A new study has found that pollution in Asia strengthens North American storms, meaning that the weather we face in the Northern Hemisphere is heavily affected by the environmental policies of our distant Eastern neighbors. Published in the Proceedings of the National Academy of Sciences, the research found that air pollution, which is noxiously thick in some places throughout Asia — Beijing in particular — is blown in tiny particles out over the northern Pacific Ocean, where they begin to interact with water in the air. The result is denser clouds, which can lead to more intense storms.

According to the study, the average strength of a Pacific storm has risen by ten percent over the last three decades — a period of time tied to the rapid explosion of industry and manufacturing within Asia, China and India in particular.

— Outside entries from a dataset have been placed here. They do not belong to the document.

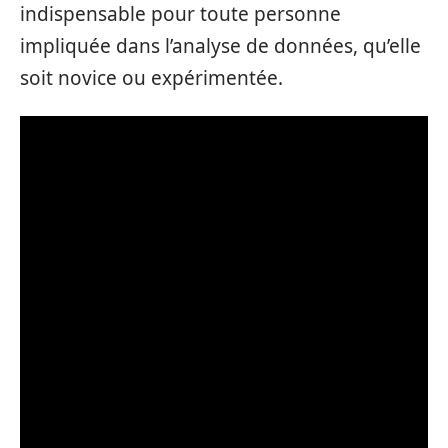
indispensable pour toute personne
impliquée dans l’analyse de données, qu’elle
soit novice ou expérimentée.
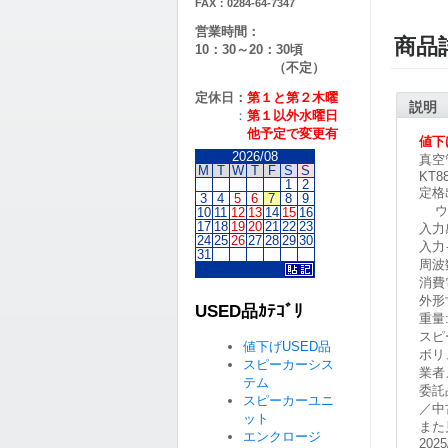
FAX：0284-64-7347
営業時間：
商品
10：30～20：30頃
（不定）
定休日：
第１と第２
木曜
説明
：
第１以外水曜日
他予定で変更有
値下
2026/08
真空
M
T
W
T
F
S
S
KT8
1
2
定格
3
4
5
6
7
8
9
ウル
10
11
12
13
14
15
16
17
18
19
20
21
22
23
入力感
24
25
26
27
28
29
30
入力
31
周波数
消費電
外形寸
USED品ｶﾃｺﾞﾘ
重量
スピ
値下げUSED品
ボリ
スピーカーシス
業者
テム
委託
スピーカーユニ
／中
ット
また
エンクロージ
2025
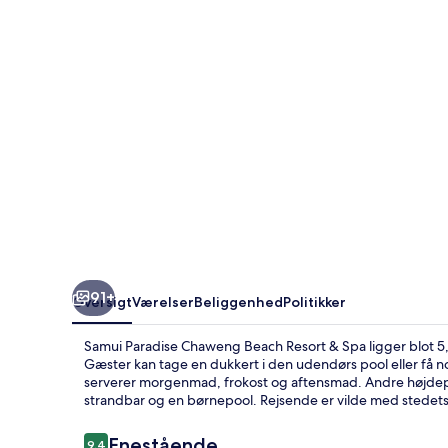
Resort
&
Spa
91+
Oversigt
Værelser
Beliggenhed
Politikker
Samui Paradise Chaweng Beach Resort & Spa ligger blot 5,5
Gæster kan tage en dukkert i den udendørs pool eller få no
serverer morgenmad, frokost og aftensmad. Andre højdepun
strandbar og en børnepool. Rejsende er vilde med stede
Anmeldelser
Enestående
9,4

The study's lead author, Yuan Wang of the NASA Jet Propulsion Laboratory, worked to determine the effect of aerosol emissions on cloud formation. Wang came to the conclusion that monsoon winds were whisking the particles out over the ocean. According to Wang, North America may bear the brunt of these smog-enhanced storms, which move from west to east. In other words, the chilly winter faced by many this last year may have been linked to the smog.

Wang told Live Science:

The increasing pollution in Asian countries is not just a local problem, it can affect other parts of the world. ... This cold winter in the U.S. probably had something to do with stronger cyclones over the Pacific.

The level of aerosol emissions across Asia has become a major environmental story in the last many years, with China as the foremost culprit. While emissions have decreased throughout the U.S. and Europe in recent years, largely thanks to government regulations hemming them in, those numbers are going the other direction on the Asian continent.

Of particular concern are sulfate aerosols, which the team determined to be the most consequential sort of pollution in the formation of storms. It spurs more moisture condensation in clouds.

Dan Kitwood/Getty Images News/Getty Images

This research seems to show that air pollutants are not simply bad for your respiratory or cardiovascular health, but for the relative "health" of our weather patterns, too. It harkens to a certain, well-worn philosophy about conservation and the environment — that everything is connected, and as such should only be altered or tampered with under the strictest of controls.

Seeing as Beijing's pollution is routinely 400 times the acceptable level stated by the World Health Organization, it's safe to say those controls aren't exactly in place.

The research has proven illuminating in academic circles. Professor Ellie Highwood, a climate physicist at the University of Reading, told the BBC:

We are becoming increasingly aware that pollution in the atmosphere can have an impact both locally - wherever it is sitting over regions - and it can a remote impact in other parts of the world. This is a good example of that. There have also been suggestions that aerosols over the North Atlantic effect storms over the North Atlantic, and that aerosols in the monsoon region over South Asia can affect circulation around the whole of the world.